##### DOCUMENT EXCERPT
Why can’t you tell us how to calculate FI in human created objects?
By the way, FNL has no such problem. The only question is whether you want mass-scaled or length-scaled FNL. Mass-scaled FNL is better for detecting human design; length-scaled is better for detecting supernatural design.
There is, of course, some debate between FNL theorists over multiple-necked things. Most go with the maximum length neck measure, but there are good arguments for measuring all necks and taking the root mean squared of neck length.
After actually reading his work, I have always thought that the Omphalos hypothesis as presented by Philip Henry Gosse is subject to more derision than is due. His main point is not that a mature creation would have built in age, that was really just his premise. What he was leading up to was that created age would be indistinguishable from the real deal, no matter how closely one looked. In modern terms, Adam would not only sport a naval, but be mature right down to his tooth enamel and telomere lengths. This is a scientific non-starter, of course, and rejected theologically due to the false history implications, but it did serve to sharpen a pertinent question: just how does God go about creating a universe populated by mature entities? Is there really age, or was the world filled with idealized platonic archetypes which were somehow mature without showing age? It would seem to me that a Creator with the ability to do either, and who is possessed of the attributes of omnipotence, omniscience, and eternity, would be able to achieve His teleological aims by just letting the process happen actually and in fact for real.
The big question is if there is a difference between built in age and built in history. Adam having a scar from an umbilical cord he never had does raise questions about built in history instead of age. Would Adam also be created with scars from a bear attach he was never involved in? It is one thing to include maturity in a creation so that it functions, but quite another to include a history that never happened and isn’t needed for the creation to function.
##########
• EXERCISE REQUIREMENTS:
1/ Name the attributes that the discussion says a Creator would possess.
2/ Summarize the discussion in two sentences.
The data that follows was taken from a separate source.
##### RECORD SET
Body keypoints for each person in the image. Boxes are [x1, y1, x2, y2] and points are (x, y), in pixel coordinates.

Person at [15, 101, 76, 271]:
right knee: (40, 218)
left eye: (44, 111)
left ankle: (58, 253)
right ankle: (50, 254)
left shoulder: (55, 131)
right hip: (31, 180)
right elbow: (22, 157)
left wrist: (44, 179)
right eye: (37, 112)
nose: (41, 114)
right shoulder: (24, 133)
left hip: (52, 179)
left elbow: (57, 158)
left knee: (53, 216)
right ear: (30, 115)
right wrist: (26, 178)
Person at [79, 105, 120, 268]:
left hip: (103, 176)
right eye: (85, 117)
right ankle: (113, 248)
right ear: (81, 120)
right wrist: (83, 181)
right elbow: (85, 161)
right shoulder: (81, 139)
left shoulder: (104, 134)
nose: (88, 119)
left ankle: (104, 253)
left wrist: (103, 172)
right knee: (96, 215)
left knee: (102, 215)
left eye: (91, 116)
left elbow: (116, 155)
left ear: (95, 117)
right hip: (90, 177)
##########
##### RECORD SET
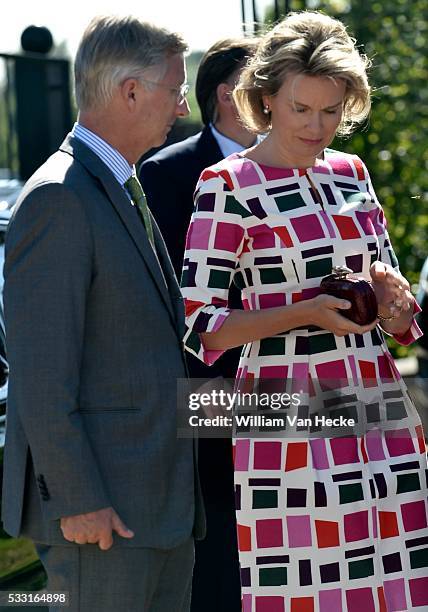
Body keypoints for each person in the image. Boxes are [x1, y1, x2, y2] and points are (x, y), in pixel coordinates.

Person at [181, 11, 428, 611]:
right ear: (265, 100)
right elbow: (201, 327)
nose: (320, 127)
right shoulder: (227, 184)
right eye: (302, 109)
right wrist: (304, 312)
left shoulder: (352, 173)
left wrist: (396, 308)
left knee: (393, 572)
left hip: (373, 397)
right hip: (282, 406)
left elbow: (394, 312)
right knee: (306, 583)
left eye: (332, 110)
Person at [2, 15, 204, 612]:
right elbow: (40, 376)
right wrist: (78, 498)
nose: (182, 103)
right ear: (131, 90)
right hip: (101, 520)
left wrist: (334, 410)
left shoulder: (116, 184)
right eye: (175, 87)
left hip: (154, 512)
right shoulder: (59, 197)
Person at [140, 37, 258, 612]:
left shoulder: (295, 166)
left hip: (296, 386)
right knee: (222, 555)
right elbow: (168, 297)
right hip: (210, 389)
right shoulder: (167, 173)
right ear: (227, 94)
##########
• ANSWERS FOR THIS EXERCISE:
1/ Omnipotence, omniscience, and eternity.

2/ The discussion says FNL can be measured as either mass-scaled or length-scaled, though theorists debate how to measure things with multiple necks. It then argues that Gosse's Omphalos hypothesis draws more derision than it deserves, and it asks whether creating mature beings with built-in age differs from giving them a built-in history that never happened.